* _What is being asked_
Render every line of the items that follow as a JSON list of strings, one string per line, omitting blank lines.

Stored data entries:

__________

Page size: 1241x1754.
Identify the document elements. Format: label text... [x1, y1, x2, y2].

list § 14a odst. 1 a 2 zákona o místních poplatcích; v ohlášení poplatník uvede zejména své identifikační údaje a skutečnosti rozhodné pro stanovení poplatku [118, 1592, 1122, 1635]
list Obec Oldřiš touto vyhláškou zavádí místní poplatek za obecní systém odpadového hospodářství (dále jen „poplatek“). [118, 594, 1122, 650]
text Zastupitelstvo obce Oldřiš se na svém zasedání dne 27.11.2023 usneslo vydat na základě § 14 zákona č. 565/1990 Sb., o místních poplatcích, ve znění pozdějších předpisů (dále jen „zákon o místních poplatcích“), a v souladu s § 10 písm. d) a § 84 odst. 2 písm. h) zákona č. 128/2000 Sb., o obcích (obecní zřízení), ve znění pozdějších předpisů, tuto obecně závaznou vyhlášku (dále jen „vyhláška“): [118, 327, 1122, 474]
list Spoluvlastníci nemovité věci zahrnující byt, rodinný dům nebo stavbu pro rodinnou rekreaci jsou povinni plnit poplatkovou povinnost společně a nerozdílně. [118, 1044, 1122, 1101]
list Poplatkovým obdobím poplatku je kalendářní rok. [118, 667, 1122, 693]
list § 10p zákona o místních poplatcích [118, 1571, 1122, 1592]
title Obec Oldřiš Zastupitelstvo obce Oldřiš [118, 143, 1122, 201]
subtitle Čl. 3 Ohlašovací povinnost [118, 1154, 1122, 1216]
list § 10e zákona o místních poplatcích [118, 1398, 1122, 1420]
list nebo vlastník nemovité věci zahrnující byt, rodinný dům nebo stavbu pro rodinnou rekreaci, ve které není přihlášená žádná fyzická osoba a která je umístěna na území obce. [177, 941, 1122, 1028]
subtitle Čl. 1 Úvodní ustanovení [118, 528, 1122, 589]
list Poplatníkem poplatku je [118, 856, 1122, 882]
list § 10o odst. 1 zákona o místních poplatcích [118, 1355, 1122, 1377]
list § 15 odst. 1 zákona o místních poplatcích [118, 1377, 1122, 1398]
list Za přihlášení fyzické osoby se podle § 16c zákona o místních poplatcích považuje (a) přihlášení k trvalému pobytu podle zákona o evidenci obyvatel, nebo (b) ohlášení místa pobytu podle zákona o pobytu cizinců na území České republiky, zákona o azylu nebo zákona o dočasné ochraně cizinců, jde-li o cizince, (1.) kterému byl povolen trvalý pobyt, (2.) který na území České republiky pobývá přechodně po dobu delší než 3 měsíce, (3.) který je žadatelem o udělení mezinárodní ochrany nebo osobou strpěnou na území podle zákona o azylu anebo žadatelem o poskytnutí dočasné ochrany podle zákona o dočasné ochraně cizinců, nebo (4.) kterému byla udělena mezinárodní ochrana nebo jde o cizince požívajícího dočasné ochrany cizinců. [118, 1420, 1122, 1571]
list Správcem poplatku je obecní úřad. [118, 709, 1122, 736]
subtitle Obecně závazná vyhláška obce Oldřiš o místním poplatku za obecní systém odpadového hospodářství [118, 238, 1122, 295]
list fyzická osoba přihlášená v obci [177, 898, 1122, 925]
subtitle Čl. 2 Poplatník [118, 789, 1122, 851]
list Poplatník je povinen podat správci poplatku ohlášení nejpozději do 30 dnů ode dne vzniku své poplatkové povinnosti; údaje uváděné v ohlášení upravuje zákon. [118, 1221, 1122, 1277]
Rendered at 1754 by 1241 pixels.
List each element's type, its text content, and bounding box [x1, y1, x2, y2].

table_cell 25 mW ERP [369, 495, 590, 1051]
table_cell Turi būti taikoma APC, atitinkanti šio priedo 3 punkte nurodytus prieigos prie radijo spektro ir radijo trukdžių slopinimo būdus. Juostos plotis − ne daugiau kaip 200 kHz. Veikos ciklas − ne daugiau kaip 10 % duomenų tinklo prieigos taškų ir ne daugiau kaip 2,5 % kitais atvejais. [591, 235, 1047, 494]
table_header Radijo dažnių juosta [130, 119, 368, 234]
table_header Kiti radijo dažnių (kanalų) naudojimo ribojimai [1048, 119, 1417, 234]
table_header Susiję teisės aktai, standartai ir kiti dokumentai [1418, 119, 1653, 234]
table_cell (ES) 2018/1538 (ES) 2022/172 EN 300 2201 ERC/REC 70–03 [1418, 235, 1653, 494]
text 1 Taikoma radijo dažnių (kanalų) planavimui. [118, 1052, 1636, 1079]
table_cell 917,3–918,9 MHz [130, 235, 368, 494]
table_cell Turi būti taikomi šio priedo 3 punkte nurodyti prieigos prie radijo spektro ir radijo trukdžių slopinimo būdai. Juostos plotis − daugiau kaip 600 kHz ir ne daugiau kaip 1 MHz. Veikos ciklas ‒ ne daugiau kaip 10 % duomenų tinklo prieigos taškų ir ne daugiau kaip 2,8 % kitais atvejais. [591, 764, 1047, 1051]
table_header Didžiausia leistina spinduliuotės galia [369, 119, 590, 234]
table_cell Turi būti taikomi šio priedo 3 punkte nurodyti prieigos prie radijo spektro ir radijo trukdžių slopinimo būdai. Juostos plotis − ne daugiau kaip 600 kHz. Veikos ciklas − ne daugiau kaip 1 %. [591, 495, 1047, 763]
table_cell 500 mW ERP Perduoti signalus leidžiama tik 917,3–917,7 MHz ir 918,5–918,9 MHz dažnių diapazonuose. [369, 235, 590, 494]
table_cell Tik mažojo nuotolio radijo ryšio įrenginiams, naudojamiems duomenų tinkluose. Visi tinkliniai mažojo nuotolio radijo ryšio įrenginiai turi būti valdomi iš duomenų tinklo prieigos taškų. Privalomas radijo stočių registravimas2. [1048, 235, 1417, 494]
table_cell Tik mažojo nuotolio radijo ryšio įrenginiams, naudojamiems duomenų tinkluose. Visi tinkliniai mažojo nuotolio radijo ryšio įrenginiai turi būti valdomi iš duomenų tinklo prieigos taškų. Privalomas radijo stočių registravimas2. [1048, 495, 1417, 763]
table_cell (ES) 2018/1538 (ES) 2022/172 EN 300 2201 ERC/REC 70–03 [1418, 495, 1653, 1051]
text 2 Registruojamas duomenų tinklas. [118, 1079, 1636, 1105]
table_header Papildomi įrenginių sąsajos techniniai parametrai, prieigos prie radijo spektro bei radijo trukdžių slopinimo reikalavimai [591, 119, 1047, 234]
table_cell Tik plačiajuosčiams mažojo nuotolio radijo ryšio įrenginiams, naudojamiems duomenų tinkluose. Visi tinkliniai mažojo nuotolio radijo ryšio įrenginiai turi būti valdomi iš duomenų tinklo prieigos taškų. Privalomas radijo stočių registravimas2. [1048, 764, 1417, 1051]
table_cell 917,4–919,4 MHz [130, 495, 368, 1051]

__________

* _Exercise response_
[
  "Page size: 1241x1754.",
  "Identify the document elements. Format: label text... [x1, y1, x2, y2].",
  "list § 14a odst. 1 a 2 zákona o místních poplatcích; v ohlášení poplatník uvede zejména své identifikační údaje a skutečnosti rozhodné pro stanovení poplatku [118, 1592, 1122, 1635]",
  "list Obec Oldřiš touto vyhláškou zavádí místní poplatek za obecní systém odpadového hospodářství (dále jen „poplatek“). [118, 594, 1122, 650]",
  "text Zastupitelstvo obce Oldřiš se na svém zasedání dne 27.11.2023 usneslo vydat na základě § 14 zákona č. 565/1990 Sb., o místních poplatcích, ve znění pozdějších předpisů (dále jen „zákon o místních poplatcích“), a v souladu s § 10 písm. d) a § 84 odst. 2 písm. h) zákona č. 128/2000 Sb., o obcích (obecní zřízení), ve znění pozdějších předpisů, tuto obecně závaznou vyhlášku (dále jen „vyhláška“): [118, 327, 1122, 474]",
  "list Spoluvlastníci nemovité věci zahrnující byt, rodinný dům nebo stavbu pro rodinnou rekreaci jsou povinni plnit poplatkovou povinnost společně a nerozdílně. [118, 1044, 1122, 1101]",
  "list Poplatkovým obdobím poplatku je kalendářní rok. [118, 667, 1122, 693]",
  "list § 10p zákona o místních poplatcích [118, 1571, 1122, 1592]",
  "title Obec Oldřiš Zastupitelstvo obce Oldřiš [118, 143, 1122, 201]",
  "subtitle Čl. 3 Ohlašovací povinnost [118, 1154, 1122, 1216]",
  "list § 10e zákona o místních poplatcích [118, 1398, 1122, 1420]",
  "list nebo vlastník nemovité věci zahrnující byt, rodinný dům nebo stavbu pro rodinnou rekreaci, ve které není přihlášená žádná fyzická osoba a která je umístěna na území obce. [177, 941, 1122, 1028]",
  "subtitle Čl. 1 Úvodní ustanovení [118, 528, 1122, 589]",
  "list Poplatníkem poplatku je [118, 856, 1122, 882]",
  "list § 10o odst. 1 zákona o místních poplatcích [118, 1355, 1122, 1377]",
  "list § 15 odst. 1 zákona o místních poplatcích [118, 1377, 1122, 1398]",
  "list Za přihlášení fyzické osoby se podle § 16c zákona o místních poplatcích považuje (a) přihlášení k trvalému pobytu podle zákona o evidenci obyvatel, nebo (b) ohlášení místa pobytu podle zákona o pobytu cizinců na území České republiky, zákona o azylu nebo zákona o dočasné ochraně cizinců, jde-li o cizince, (1.) kterému byl povolen trvalý pobyt, (2.) který na území České republiky pobývá přechodně po dobu delší než 3 měsíce, (3.) který je žadatelem o udělení mezinárodní ochrany nebo osobou strpěnou na území podle zákona o azylu anebo žadatelem o poskytnutí dočasné ochrany podle zákona o dočasné ochraně cizinců, nebo (4.) kterému byla udělena mezinárodní ochrana nebo jde o cizince požívajícího dočasné ochrany cizinců. [118, 1420, 1122, 1571]",
  "list Správcem poplatku je obecní úřad. [118, 709, 1122, 736]",
  "subtitle Obecně závazná vyhláška obce Oldřiš o místním poplatku za obecní systém odpadového hospodářství [118, 238, 1122, 295]",
  "list fyzická osoba přihlášená v obci [177, 898, 1122, 925]",
  "subtitle Čl. 2 Poplatník [118, 789, 1122, 851]",
  "list Poplatník je povinen podat správci poplatku ohlášení nejpozději do 30 dnů ode dne vzniku své poplatkové povinnosti; údaje uváděné v ohlášení upravuje zákon. [118, 1221, 1122, 1277]",
  "Rendered at 1754 by 1241 pixels.",
  "List each element's type, its text content, and bounding box [x1, y1, x2, y2].",
  "table_cell 25 mW ERP [369, 495, 590, 1051]",
  "table_cell Turi būti taikoma APC, atitinkanti šio priedo 3 punkte nurodytus prieigos prie radijo spektro ir radijo trukdžių slopinimo būdus. Juostos plotis − ne daugiau kaip 200 kHz. Veikos ciklas − ne daugiau kaip 10 % duomenų tinklo prieigos taškų ir ne daugiau kaip 2,5 % kitais atvejais. [591, 235, 1047, 494]",
  "table_header Radijo dažnių juosta [130, 119, 368, 234]",
  "table_header Kiti radijo dažnių (kanalų) naudojimo ribojimai [1048, 119, 1417, 234]",
  "table_header Susiję teisės aktai, standartai ir kiti dokumentai [1418, 119, 1653, 234]",
  "table_cell (ES) 2018/1538 (ES) 2022/172 EN 300 2201 ERC/REC 70–03 [1418, 235, 1653, 494]",
  "text 1 Taikoma radijo dažnių (kanalų) planavimui. [118, 1052, 1636, 1079]",
  "table_cell 917,3–918,9 MHz [130, 235, 368, 494]",
  "table_cell Turi būti taikomi šio priedo 3 punkte nurodyti prieigos prie radijo spektro ir radijo trukdžių slopinimo būdai. Juostos plotis − daugiau kaip 600 kHz ir ne daugiau kaip 1 MHz. Veikos ciklas ‒ ne daugiau kaip 10 % duomenų tinklo prieigos taškų ir ne daugiau kaip 2,8 % kitais atvejais. [591, 764, 1047, 1051]",
  "table_header Didžiausia leistina spinduliuotės galia [369, 119, 590, 234]",
  "table_cell Turi būti taikomi šio priedo 3 punkte nurodyti prieigos prie radijo spektro ir radijo trukdžių slopinimo būdai. Juostos plotis − ne daugiau kaip 600 kHz. Veikos ciklas − ne daugiau kaip 1 %. [591, 495, 1047, 763]",
  "table_cell 500 mW ERP Perduoti signalus leidžiama tik 917,3–917,7 MHz ir 918,5–918,9 MHz dažnių diapazonuose. [369, 235, 590, 494]",
  "table_cell Tik mažojo nuotolio radijo ryšio įrenginiams, naudojamiems duomenų tinkluose. Visi tinkliniai mažojo nuotolio radijo ryšio įrenginiai turi būti valdomi iš duomenų tinklo prieigos taškų. Privalomas radijo stočių registravimas2. [1048, 235, 1417, 494]",
  "table_cell Tik mažojo nuotolio radijo ryšio įrenginiams, naudojamiems duomenų tinkluose. Visi tinkliniai mažojo nuotolio radijo ryšio įrenginiai turi būti valdomi iš duomenų tinklo prieigos taškų. Privalomas radijo stočių registravimas2. [1048, 495, 1417, 763]",
  "table_cell (ES) 2018/1538 (ES) 2022/172 EN 300 2201 ERC/REC 70–03 [1418, 495, 1653, 1051]",
  "text 2 Registruojamas duomenų tinklas. [118, 1079, 1636, 1105]",
  "table_header Papildomi įrenginių sąsajos techniniai parametrai, prieigos prie radijo spektro bei radijo trukdžių slopinimo reikalavimai [591, 119, 1047, 234]",
  "table_cell Tik plačiajuosčiams mažojo nuotolio radijo ryšio įrenginiams, naudojamiems duomenų tinkluose. Visi tinkliniai mažojo nuotolio radijo ryšio įrenginiai turi būti valdomi iš duomenų tinklo prieigos taškų. Privalomas radijo stočių registravimas2. [1048, 764, 1417, 1051]",
  "table_cell 917,4–919,4 MHz [130, 495, 368, 1051]"
]